§ Document passage:
┏━━
Anglican Christian church in Khyber Pakhtunkhwa, Pakistan

St Luke's Church, Abbottabad is an Anglican church dedicated to Saint Luke, now under the jurisdiction of the Peshawar Diocese of the Church of Pakistan. It was founded in the town of Abbottabad, British India, in what used to be part of Punjab, later the North West Frontier Province in 1864.

== History ==
The work on the construction of St Luke's commenced in 1854-55, with initial delays due to slow fund-raising and then a brief interruption due to the Indian Rebellion of 1857, and it was completed and then consecrated by the Bishop of Calcutta in 1864. Its jurisdiction covered most of the Hazara region including Abbottabad itself, Haripur, Mansehra and the Galyat hill tracts. The Old Christian Cemetery, Abbottabad, was also attached to it.

Before the foundation of this church, the local Christian community did not have recourse to a regular vicar or chaplain, and these services were provided occasionally by chaplains attached to various military regiments in the cantonment or by officials deputed from time to time from Peshawar or Rawalpindi. From late November 1864, however, the Revd P Kellner was regular Vicar and Chaplain, until April 1866. Thereafter, some other notable Vicars/Chaplains here included the Revd Henry Fisher Corbyn, the Revd James GS Syme and the Revd T Bomford.
┗━━
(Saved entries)
┏━━
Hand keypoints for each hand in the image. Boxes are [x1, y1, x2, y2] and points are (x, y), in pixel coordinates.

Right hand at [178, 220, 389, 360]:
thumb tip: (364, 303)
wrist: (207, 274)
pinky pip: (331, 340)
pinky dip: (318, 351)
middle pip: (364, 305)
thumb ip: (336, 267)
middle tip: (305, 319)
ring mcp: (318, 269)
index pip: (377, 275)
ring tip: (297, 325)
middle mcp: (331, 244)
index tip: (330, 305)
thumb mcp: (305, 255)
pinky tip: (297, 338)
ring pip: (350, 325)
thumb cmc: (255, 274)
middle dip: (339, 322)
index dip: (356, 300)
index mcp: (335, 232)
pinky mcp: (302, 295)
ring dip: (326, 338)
┗━━
┏━━
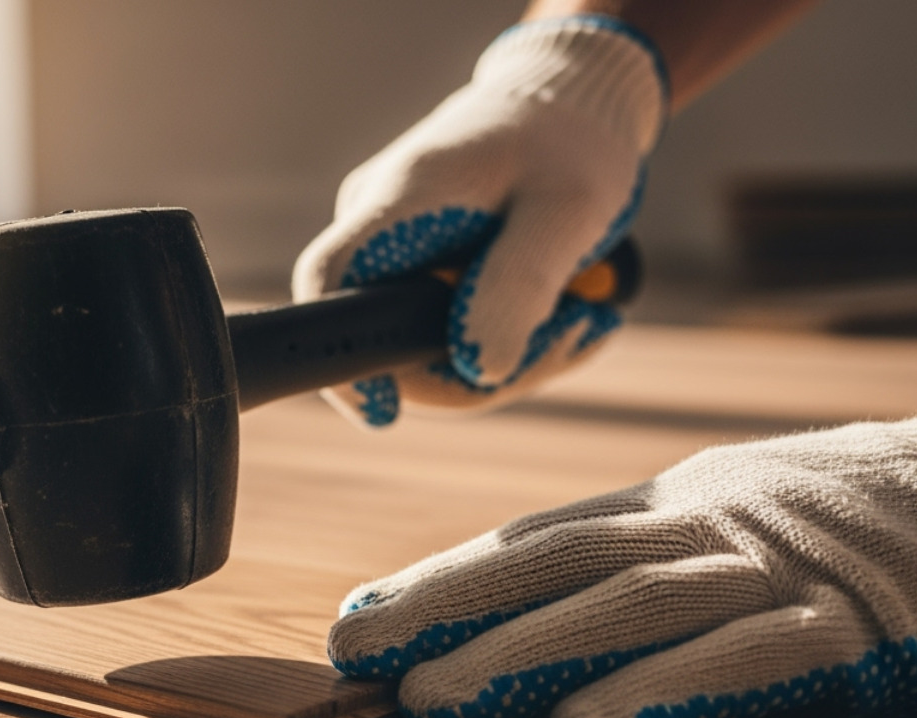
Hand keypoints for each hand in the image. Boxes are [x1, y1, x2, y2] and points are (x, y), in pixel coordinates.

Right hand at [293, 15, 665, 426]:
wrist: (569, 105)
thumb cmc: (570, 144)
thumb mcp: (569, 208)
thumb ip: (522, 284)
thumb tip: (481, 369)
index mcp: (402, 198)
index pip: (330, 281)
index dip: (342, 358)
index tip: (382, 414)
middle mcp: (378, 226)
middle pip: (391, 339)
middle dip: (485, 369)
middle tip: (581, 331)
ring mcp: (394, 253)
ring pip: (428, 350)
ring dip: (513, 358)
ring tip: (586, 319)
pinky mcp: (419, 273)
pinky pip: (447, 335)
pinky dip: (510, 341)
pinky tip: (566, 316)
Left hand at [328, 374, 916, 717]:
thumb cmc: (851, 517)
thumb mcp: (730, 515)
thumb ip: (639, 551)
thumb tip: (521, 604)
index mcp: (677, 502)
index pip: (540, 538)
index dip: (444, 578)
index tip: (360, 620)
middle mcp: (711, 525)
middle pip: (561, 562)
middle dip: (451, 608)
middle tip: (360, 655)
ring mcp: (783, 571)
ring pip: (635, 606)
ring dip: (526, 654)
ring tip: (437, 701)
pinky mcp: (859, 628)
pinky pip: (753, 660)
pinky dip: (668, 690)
┗━━
┏━━
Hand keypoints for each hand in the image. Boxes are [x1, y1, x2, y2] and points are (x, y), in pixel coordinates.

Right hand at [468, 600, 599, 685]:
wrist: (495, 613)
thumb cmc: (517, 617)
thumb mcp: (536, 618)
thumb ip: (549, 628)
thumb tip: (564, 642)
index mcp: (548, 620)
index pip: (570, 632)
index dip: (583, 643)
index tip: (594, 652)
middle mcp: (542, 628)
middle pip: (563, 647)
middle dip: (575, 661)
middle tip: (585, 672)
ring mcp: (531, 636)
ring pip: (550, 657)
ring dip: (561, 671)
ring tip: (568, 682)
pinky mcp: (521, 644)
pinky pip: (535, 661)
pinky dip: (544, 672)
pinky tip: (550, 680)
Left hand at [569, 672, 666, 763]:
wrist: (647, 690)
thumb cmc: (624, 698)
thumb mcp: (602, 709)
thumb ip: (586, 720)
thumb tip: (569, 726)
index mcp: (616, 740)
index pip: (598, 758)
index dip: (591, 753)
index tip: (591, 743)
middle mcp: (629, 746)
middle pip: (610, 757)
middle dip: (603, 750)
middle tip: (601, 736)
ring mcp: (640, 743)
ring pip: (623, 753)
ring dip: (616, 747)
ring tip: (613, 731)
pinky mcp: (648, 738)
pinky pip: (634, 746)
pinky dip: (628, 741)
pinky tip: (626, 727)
┗━━
§ Required action: Pick up the passage about St Luke's Church in Abbottabad right after its last sentence and carry it on.

§ Answer box:
== After 1947 ==
From June 1947 to April 1948, as a result of the independence of Pakistan in 1947 disturbances, St Luke's was shut down. Regular services resumed only when the Revd Daniel Rashid, at Peshawar, was given additional visiting charge of Abbottabad and Hazara. He was later replaced by the Revd JH Hewitt in 1951 and then by a local curate, ZK Daniels, who was raised to the Chaplaincy in 1965.

In 1970, the Church of Pakistan was established via a union of Anglicans, Scottish Presbyterians (Church of Scotland), United Methodists and Lutherans and, thereafter, St Luke's was formally placed under its new Peshawar Diocese. Since then, full-time clerics have been appointed regularly to minister to the local congregation.

==See also==
- James Abbott (Indian Army officer)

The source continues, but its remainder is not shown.